[EXERCISE MATERIALS — start]
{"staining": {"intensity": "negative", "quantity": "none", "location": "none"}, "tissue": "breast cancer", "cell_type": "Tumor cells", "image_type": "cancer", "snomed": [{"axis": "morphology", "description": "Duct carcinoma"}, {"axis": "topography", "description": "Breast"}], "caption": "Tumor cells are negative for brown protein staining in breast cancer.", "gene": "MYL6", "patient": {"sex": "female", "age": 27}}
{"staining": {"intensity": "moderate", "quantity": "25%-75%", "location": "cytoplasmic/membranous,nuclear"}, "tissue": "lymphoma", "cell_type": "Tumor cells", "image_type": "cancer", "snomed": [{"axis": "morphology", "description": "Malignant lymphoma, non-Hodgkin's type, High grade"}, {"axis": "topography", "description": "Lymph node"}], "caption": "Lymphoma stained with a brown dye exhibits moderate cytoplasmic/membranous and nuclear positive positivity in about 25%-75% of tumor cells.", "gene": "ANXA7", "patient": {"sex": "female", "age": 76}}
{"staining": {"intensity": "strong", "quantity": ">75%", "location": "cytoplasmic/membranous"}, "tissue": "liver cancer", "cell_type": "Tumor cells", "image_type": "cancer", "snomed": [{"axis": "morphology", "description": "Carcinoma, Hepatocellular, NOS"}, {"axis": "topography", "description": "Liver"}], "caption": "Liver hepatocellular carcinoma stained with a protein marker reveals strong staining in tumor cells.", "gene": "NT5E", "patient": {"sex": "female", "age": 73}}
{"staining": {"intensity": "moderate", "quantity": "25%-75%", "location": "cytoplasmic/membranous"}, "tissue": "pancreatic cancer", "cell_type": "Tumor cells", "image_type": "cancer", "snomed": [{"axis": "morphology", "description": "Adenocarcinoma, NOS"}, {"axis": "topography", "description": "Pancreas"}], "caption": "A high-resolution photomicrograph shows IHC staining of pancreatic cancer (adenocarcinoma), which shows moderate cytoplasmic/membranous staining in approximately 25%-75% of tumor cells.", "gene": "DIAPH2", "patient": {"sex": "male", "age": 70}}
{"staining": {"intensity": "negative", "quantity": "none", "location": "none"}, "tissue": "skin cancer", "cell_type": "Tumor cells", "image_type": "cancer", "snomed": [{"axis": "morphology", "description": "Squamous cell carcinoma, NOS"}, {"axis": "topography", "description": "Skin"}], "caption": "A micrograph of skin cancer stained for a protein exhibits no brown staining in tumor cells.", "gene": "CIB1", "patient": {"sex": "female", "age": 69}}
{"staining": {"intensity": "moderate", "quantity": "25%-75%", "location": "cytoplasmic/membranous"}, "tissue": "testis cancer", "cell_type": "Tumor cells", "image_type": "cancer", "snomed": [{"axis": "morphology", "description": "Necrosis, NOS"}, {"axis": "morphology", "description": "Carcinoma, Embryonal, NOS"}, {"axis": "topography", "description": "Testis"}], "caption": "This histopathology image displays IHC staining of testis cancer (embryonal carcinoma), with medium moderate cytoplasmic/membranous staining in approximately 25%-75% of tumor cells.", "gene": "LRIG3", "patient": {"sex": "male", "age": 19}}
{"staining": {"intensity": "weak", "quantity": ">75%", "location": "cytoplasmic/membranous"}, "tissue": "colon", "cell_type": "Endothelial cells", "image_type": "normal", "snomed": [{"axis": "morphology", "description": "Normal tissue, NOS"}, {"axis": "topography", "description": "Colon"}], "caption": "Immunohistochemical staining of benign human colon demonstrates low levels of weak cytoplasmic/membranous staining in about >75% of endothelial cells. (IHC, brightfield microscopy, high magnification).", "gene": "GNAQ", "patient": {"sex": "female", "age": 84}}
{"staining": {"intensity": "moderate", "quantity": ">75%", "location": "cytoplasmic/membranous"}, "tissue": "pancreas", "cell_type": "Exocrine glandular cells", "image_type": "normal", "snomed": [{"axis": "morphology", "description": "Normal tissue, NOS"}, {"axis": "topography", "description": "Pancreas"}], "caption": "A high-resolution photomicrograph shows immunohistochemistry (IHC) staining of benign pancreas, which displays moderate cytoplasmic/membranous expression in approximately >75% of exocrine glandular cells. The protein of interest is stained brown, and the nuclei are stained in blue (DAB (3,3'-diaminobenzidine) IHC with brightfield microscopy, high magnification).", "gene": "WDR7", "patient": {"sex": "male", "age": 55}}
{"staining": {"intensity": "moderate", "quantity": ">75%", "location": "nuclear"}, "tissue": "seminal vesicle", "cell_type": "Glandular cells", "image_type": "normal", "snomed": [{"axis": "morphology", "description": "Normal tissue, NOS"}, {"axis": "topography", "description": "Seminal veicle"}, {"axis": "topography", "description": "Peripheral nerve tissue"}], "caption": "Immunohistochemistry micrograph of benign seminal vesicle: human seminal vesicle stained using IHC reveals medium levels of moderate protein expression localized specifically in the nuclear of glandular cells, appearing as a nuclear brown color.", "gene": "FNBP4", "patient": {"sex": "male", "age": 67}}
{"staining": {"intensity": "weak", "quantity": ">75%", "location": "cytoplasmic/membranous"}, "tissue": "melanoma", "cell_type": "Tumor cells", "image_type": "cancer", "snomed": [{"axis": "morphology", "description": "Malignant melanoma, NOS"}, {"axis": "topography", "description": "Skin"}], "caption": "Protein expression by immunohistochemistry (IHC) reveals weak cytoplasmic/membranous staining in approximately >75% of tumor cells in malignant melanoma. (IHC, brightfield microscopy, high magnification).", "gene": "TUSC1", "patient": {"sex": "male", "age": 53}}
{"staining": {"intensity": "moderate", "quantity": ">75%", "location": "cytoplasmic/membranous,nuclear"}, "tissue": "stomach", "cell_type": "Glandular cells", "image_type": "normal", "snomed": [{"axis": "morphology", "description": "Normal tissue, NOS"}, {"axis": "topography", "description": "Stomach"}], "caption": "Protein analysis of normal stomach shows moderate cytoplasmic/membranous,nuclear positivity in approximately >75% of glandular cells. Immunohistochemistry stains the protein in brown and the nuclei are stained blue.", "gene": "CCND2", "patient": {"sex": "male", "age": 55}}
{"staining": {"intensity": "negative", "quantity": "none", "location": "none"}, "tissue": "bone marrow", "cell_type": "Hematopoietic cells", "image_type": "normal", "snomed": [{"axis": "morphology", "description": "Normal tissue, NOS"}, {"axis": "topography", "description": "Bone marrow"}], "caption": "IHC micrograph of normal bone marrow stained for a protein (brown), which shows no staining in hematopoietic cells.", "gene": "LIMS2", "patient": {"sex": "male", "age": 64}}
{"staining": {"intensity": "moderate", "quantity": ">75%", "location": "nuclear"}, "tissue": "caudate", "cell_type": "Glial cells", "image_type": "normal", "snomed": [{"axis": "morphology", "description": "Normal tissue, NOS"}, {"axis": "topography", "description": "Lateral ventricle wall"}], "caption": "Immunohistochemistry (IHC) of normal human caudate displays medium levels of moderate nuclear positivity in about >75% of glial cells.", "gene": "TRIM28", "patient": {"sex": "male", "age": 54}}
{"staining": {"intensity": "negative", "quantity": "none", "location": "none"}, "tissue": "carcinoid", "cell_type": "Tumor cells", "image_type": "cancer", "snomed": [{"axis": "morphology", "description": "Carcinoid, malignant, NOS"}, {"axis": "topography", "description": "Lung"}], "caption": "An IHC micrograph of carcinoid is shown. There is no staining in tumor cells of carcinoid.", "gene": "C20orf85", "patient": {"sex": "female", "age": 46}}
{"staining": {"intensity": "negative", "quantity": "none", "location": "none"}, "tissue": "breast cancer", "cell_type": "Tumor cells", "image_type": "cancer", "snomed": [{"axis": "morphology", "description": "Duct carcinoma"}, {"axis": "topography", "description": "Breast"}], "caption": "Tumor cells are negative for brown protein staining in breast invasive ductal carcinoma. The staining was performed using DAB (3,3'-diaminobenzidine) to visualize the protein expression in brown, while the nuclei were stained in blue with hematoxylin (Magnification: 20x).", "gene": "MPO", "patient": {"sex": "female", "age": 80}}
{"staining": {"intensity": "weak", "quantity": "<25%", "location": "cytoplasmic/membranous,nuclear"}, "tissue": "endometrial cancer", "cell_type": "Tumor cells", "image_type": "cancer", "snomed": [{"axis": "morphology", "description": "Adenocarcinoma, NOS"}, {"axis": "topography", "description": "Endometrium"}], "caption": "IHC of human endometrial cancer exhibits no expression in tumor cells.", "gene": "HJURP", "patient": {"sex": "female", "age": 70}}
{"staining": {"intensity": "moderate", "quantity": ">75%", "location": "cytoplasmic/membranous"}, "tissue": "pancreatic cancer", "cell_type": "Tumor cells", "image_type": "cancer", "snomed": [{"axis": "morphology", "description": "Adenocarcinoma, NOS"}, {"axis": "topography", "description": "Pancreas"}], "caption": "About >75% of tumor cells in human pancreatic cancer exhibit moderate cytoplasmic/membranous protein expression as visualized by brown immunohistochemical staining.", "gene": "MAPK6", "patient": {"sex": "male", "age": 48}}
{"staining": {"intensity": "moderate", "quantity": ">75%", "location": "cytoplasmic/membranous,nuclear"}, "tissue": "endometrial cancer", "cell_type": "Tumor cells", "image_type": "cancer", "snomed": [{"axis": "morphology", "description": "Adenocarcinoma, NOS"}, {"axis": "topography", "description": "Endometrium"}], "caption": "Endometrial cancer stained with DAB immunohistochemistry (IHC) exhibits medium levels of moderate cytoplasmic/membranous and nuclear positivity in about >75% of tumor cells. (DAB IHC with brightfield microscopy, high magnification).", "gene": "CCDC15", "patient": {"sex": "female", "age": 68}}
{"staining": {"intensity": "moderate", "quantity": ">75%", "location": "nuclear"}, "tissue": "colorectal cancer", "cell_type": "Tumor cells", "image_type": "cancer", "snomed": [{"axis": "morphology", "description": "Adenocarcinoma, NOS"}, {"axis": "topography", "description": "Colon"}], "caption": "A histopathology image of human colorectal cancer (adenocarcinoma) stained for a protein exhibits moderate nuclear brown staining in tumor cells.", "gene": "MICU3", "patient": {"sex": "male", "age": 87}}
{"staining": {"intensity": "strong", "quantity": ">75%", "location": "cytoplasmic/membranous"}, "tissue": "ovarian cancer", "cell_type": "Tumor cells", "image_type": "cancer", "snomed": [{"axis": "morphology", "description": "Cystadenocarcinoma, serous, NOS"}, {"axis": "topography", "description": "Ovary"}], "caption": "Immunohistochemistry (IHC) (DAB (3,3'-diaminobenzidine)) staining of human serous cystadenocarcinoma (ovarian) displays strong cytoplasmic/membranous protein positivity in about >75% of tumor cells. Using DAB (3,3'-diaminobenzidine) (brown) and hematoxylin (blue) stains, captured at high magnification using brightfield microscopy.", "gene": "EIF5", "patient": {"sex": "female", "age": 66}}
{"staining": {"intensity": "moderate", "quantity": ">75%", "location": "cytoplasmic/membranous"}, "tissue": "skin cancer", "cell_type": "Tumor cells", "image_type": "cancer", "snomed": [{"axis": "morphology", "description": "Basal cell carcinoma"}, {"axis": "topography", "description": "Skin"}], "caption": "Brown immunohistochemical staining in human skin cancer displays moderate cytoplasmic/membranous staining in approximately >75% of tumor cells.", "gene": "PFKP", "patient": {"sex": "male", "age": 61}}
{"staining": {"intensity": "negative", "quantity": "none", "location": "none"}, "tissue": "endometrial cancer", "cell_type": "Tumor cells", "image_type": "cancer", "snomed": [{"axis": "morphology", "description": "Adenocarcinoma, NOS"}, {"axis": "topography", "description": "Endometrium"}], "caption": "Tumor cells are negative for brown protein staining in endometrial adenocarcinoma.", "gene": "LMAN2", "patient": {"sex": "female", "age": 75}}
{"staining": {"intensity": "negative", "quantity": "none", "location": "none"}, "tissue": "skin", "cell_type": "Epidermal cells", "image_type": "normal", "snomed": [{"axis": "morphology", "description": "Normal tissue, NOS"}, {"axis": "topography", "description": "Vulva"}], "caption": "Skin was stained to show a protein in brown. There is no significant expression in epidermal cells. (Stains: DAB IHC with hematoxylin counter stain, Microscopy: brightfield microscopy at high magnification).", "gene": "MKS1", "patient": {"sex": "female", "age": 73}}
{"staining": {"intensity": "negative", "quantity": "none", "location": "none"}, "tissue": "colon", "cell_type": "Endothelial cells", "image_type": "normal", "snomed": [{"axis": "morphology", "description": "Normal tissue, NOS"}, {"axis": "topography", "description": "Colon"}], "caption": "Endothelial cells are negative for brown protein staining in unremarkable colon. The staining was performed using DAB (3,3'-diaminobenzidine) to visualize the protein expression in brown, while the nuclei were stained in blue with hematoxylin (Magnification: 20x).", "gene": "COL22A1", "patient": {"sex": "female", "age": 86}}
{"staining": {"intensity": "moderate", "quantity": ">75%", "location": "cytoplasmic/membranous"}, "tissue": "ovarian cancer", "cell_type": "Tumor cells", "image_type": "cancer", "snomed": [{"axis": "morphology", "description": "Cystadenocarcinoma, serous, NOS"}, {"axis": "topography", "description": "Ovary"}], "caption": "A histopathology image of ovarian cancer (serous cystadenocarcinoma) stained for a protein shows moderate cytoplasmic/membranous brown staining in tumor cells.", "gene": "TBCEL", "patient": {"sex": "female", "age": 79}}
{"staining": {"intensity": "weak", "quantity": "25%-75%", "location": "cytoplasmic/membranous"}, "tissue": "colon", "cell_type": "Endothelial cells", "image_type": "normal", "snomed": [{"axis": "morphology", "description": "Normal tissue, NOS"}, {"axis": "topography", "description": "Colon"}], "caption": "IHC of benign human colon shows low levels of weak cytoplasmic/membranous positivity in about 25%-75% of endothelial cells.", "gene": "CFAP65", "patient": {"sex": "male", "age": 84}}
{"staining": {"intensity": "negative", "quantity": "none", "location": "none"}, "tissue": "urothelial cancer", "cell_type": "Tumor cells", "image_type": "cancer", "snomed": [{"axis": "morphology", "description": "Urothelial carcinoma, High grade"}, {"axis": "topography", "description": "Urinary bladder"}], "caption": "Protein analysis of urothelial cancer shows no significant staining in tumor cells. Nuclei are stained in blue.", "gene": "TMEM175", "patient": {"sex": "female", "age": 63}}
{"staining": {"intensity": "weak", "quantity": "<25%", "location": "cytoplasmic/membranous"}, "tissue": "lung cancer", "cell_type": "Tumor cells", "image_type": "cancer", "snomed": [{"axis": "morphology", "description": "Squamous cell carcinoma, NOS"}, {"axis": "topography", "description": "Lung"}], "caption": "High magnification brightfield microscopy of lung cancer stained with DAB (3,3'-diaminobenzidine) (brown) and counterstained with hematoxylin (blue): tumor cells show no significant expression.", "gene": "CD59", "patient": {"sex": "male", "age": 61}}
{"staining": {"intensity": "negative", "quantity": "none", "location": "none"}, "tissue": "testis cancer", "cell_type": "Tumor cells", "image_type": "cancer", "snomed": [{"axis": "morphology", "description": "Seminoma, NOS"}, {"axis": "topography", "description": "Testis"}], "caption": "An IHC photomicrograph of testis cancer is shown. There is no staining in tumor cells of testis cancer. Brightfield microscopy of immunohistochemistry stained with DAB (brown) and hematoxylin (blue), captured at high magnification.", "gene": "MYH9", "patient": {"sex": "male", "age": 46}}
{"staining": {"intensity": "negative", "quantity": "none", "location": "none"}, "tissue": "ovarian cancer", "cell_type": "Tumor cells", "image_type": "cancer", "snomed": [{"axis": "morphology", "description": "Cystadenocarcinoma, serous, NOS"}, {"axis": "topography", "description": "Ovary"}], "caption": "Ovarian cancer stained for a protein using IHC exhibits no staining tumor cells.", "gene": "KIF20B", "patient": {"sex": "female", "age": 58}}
[EXERCISE MATERIALS — finish]
■ **EXERCISE PROMPT**: Gather up, from the records above, each line where the word "shown" appears.

■ **SOLUTION TO THIS PROBLEM**:
{"staining": {"intensity": "negative", "quantity": "none", "location": "none"}, "tissue": "carcinoid", "cell_type": "Tumor cells", "image_type": "cancer", "snomed": [{"axis": "morphology", "description": "Carcinoid, malignant, NOS"}, {"axis": "topography", "description": "Lung"}], "caption": "An IHC micrograph of carcinoid is shown. There is no staining in tumor cells of carcinoid.", "gene": "C20orf85", "patient": {"sex": "female", "age": 46}}
{"staining": {"intensity": "negative", "quantity": "none", "location": "none"}, "tissue": "testis cancer", "cell_type": "Tumor cells", "image_type": "cancer", "snomed": [{"axis": "morphology", "description": "Seminoma, NOS"}, {"axis": "topography", "description": "Testis"}], "caption": "An IHC photomicrograph of testis cancer is shown. There is no staining in tumor cells of testis cancer. Brightfield microscopy of immunohistochemistry stained with DAB (brown) and hematoxylin (blue), captured at high magnification.", "gene": "MYH9", "patient": {"sex": "male", "age": 46}}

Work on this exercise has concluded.